• _TEXTE RETENU_:
Peu importe l'identité des équipes qui s'affronteront en finale de la Coupe Stanley en juin prochain, le duel de l'année dans la LNH opposera le commissaire Gary Bettman au nouveau directeur de l'Association des joueurs, Donald Fehr, qui doivent renégocier la convention collective venant à échéance le 15 septembre 2012.

Un duel qui pourrait faire des flammèches. Au point de provoquer l'annulation de certains matchs, voire de la saison 2012-2013 au complet? L'économiste américain Patrick Rishe en doute. «La LNH ne devrait probablement pas être obligée d'annuler des matchs. La ligue ne veut surtout pas répéter le lock-out de 2004-2005. Elle a un nouveau contrat de télé avec NBC et la valeur des équipes augmente selon Forbes, même si la majorité d'entre elles perdent de l'argent», a dit le professeur d'économie à l'Université Webster à St. Louis, en entrevue à La Presse Affaires.

Des quatre ligues majeures de sport professionnel en Amérique du Nord, la LNH a l'avantage d'être la dernière à négocier sa convention collective. En 2011, la NFL est parvenue à un accord au terme d'un lock-out de cinq mois, mais sans rater de matchs réguliers. La NBA a décrété un lock-out de six mois qui a raccourci la saison régulière de 82 à 66 matchs. «La véritable question, c'est de savoir si les parties auront la sagesse de tirer des leçons des conflits de travail dans la NFL et la NBA, dit Stephen Greyser, professeur d'administration et spécialiste de l'économie du sport à la Harvard Business School. Dans la NBA, il n'y avait pas beaucoup de différences entre l'entente qui aurait permis de sauver toute la saison et celle qui a finalement été acceptée.»

Au football comme au basketball, les joueurs ont fait des concessions salariales importantes. Dans la NFL, les revenus des joueurs sont passés de 53,3% à au moins 47%. Dans la NBA, ils sont passés de 57% à 50%. Les joueurs de hockey se séparent actuellement 57% des revenus générés par les activités de la LNH.

Le baseball majeur s'est entendu en novembre à l'amiable avec ses joueurs, qui ont eu droit à 53,7% des revenus la saison dernière. Il n'y a pas de plafond salarial au baseball. «La part des revenus des joueurs de hockey devrait diminuer, dit l'économiste Patrick Rishe. Plusieurs propriétaires de la LNH ont aussi une équipe de la NBA. Ils peuvent dire aux joueurs de hockey: «Les joueurs de football et de basket génèrent beaucoup plus d'argent que vous et ils ont une moins grande partie des revenus.»

• _QUESTIONS SUR LE TEXTE_:
- 1) Reproduisez le passage du texte retenu allant de « Un duel qui » jusqu'à « La Presse Affaires. » inclusivement.
- 2) Répondez aux questions suivantes d'après le texte retenu.
(a) À quelle date la convention collective de la LNH vient-elle à échéance ?
(b) De combien de matchs à combien le lock-out de la NBA a-t-il raccourci la saison régulière ?
(c) Quelle part des revenus les joueurs du baseball majeur ont-ils touchée la saison dernière ?

• _DONNÉES DE L'EXERCICE_:
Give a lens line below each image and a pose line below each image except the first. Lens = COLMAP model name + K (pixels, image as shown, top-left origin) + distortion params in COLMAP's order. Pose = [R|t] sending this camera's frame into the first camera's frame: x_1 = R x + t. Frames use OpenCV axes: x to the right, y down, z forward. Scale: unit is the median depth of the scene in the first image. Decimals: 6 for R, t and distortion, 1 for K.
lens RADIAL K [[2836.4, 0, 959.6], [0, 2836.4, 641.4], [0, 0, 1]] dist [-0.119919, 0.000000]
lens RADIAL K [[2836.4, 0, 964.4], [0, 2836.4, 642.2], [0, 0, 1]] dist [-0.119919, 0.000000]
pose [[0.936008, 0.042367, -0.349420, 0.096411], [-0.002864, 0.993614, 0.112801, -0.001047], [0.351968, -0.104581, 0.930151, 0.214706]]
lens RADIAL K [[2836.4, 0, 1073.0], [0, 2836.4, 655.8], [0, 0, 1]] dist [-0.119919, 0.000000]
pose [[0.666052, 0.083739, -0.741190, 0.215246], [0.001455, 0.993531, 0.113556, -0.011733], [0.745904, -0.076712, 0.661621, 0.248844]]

--

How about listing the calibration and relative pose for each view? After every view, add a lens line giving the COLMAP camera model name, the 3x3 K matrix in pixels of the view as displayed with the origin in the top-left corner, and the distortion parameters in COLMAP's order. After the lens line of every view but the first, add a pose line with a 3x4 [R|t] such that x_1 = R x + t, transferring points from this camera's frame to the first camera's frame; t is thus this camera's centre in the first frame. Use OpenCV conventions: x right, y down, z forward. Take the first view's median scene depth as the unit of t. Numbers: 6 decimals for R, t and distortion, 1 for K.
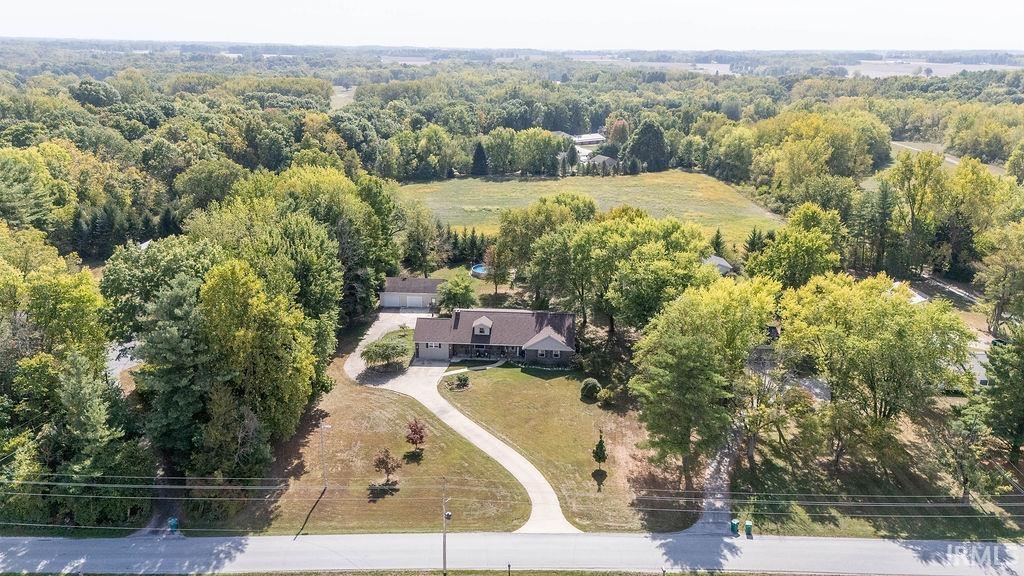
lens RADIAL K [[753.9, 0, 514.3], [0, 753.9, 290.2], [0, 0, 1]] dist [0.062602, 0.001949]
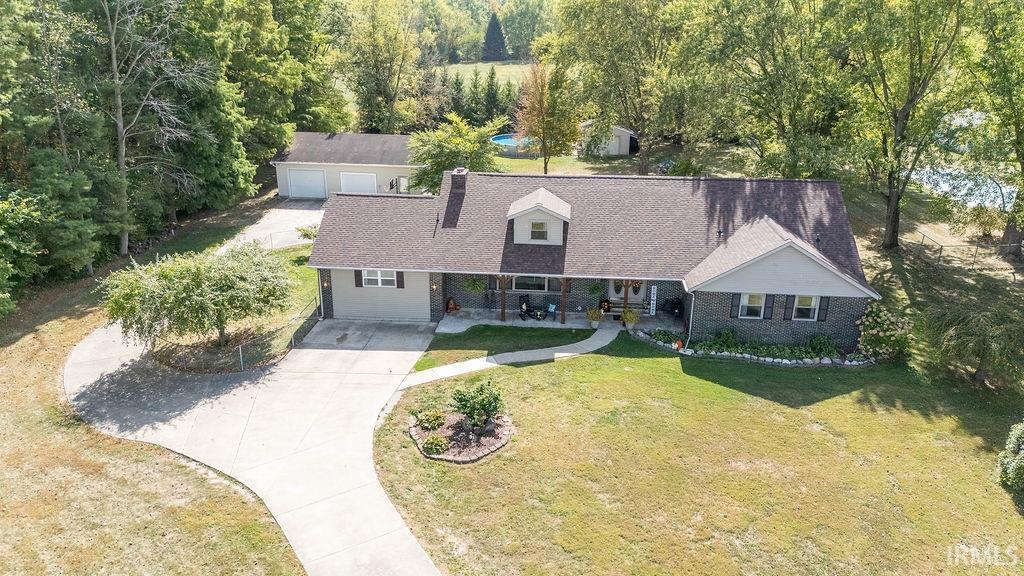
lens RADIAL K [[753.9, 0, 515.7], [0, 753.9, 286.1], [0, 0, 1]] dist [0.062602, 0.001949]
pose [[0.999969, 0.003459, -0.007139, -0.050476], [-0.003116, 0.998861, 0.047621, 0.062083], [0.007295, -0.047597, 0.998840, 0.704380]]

==

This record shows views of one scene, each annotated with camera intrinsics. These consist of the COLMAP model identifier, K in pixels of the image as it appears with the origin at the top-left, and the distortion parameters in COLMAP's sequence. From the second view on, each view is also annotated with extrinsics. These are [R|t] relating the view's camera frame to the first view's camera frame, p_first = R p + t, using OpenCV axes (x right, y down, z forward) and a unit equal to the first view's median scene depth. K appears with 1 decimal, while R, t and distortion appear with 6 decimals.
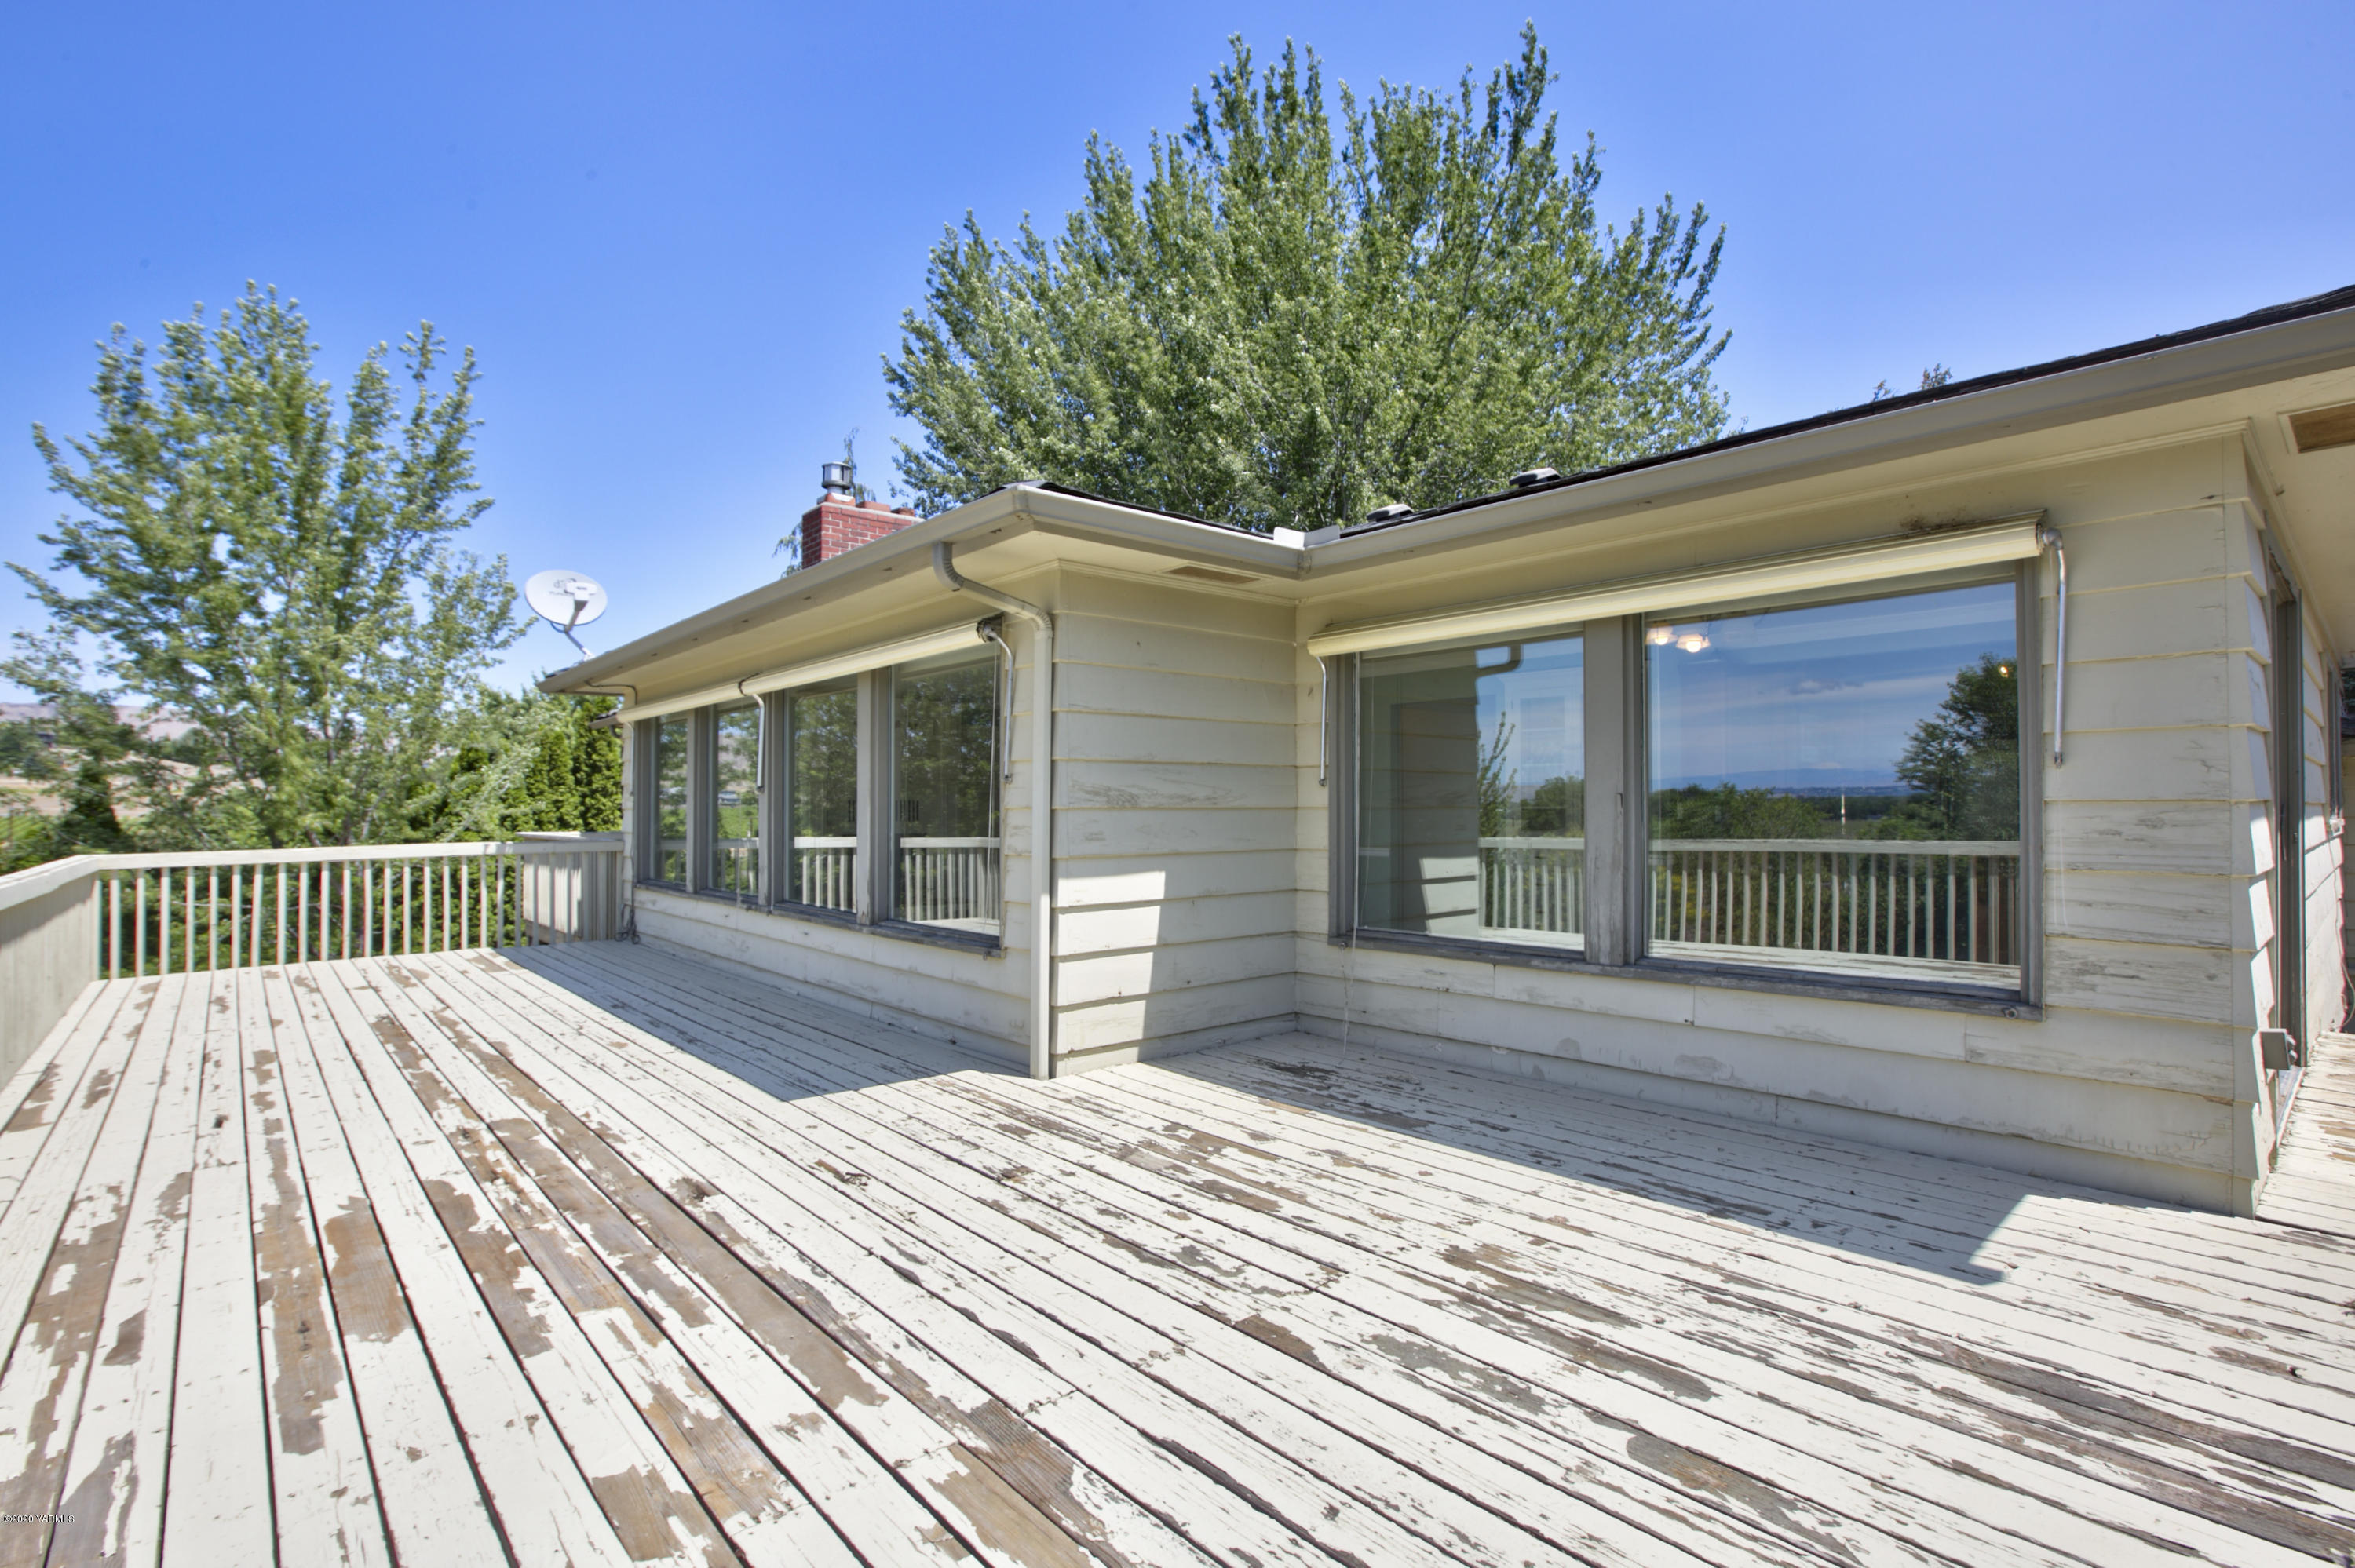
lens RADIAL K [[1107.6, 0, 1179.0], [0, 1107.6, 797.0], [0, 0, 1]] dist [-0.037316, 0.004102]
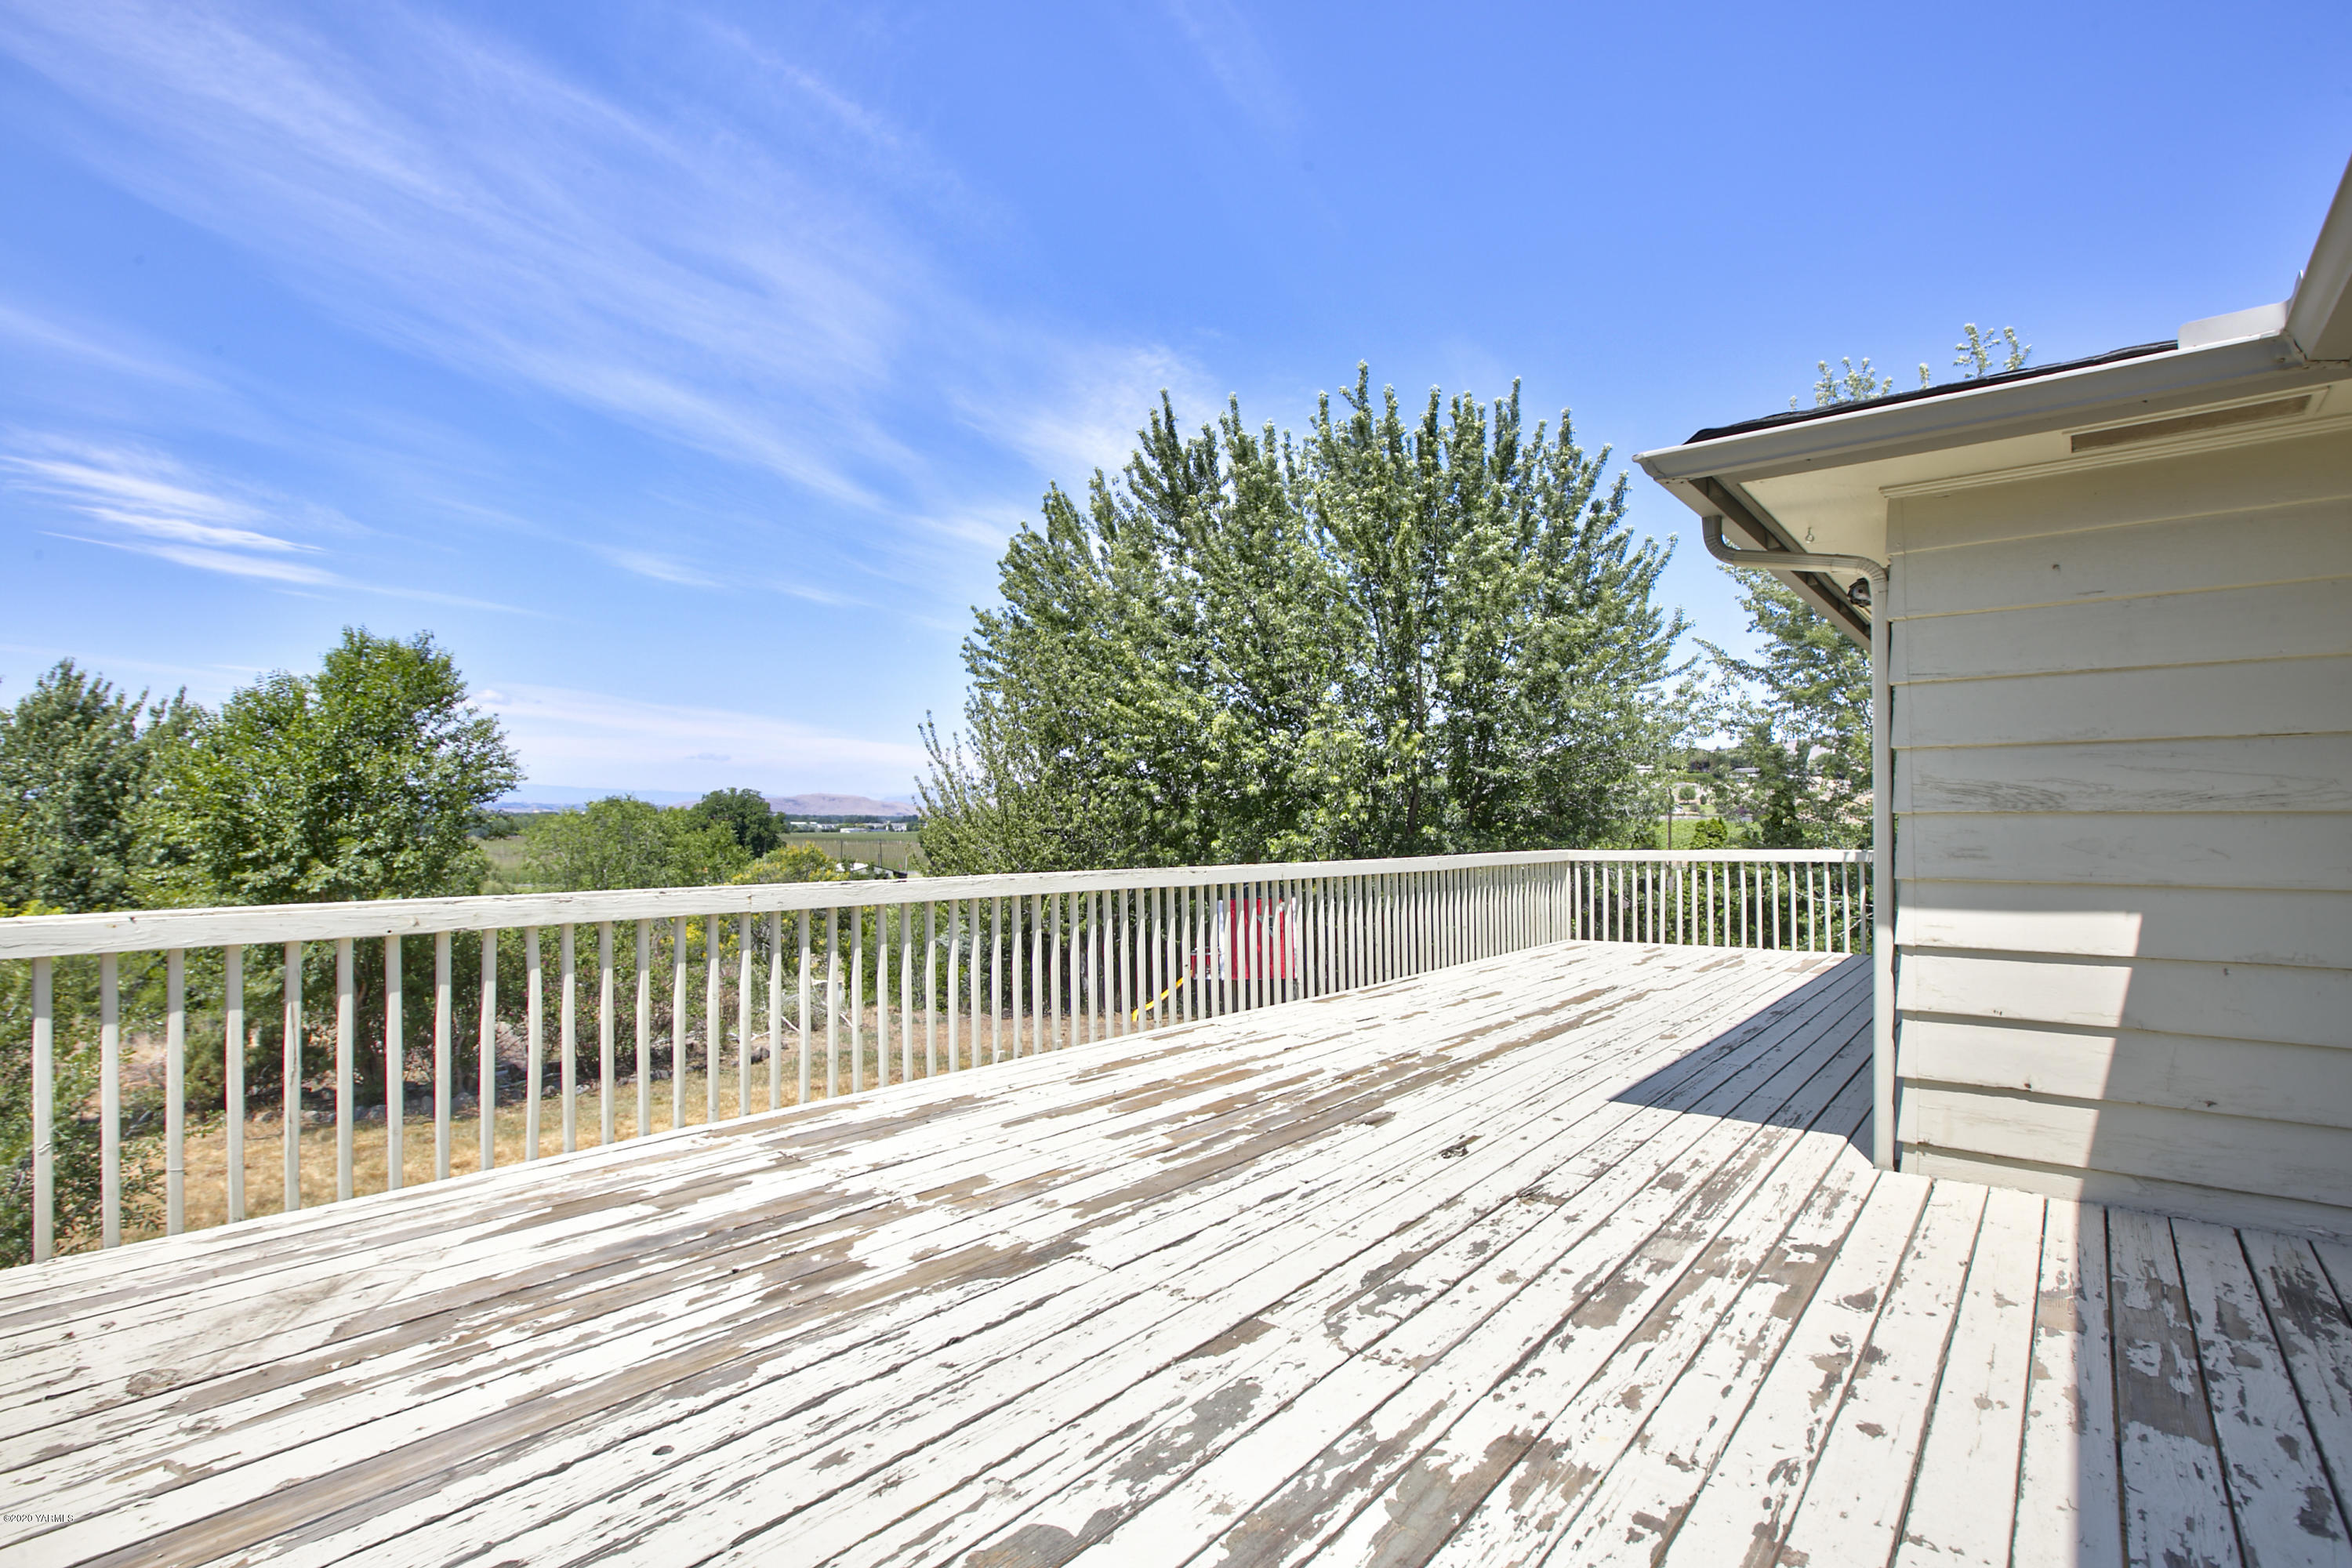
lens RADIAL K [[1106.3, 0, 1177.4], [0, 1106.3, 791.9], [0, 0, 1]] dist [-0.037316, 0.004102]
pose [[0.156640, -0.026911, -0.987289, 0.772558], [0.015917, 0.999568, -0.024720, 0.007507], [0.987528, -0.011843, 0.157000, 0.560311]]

• _CORRIGÉ DES QUESTIONS_:
- 1)
Un duel qui pourrait faire des flammèches. Au point de provoquer l'annulation de certains matchs, voire de la saison 2012-2013 au complet? L'économiste américain Patrick Rishe en doute. «La LNH ne devrait probablement pas être obligée d'annuler des matchs. La ligue ne veut surtout pas répéter le lock-out de 2004-2005. Elle a un nouveau contrat de télé avec NBC et la valeur des équipes augmente selon Forbes, même si la majorité d'entre elles perdent de l'argent», a dit le professeur d'économie à l'Université Webster à St. Louis, en entrevue à La Presse Affaires.

- 2)
(a) Le 15 septembre 2012.
(b) De 82 à 66 matchs.
(c) 53,7 % des revenus.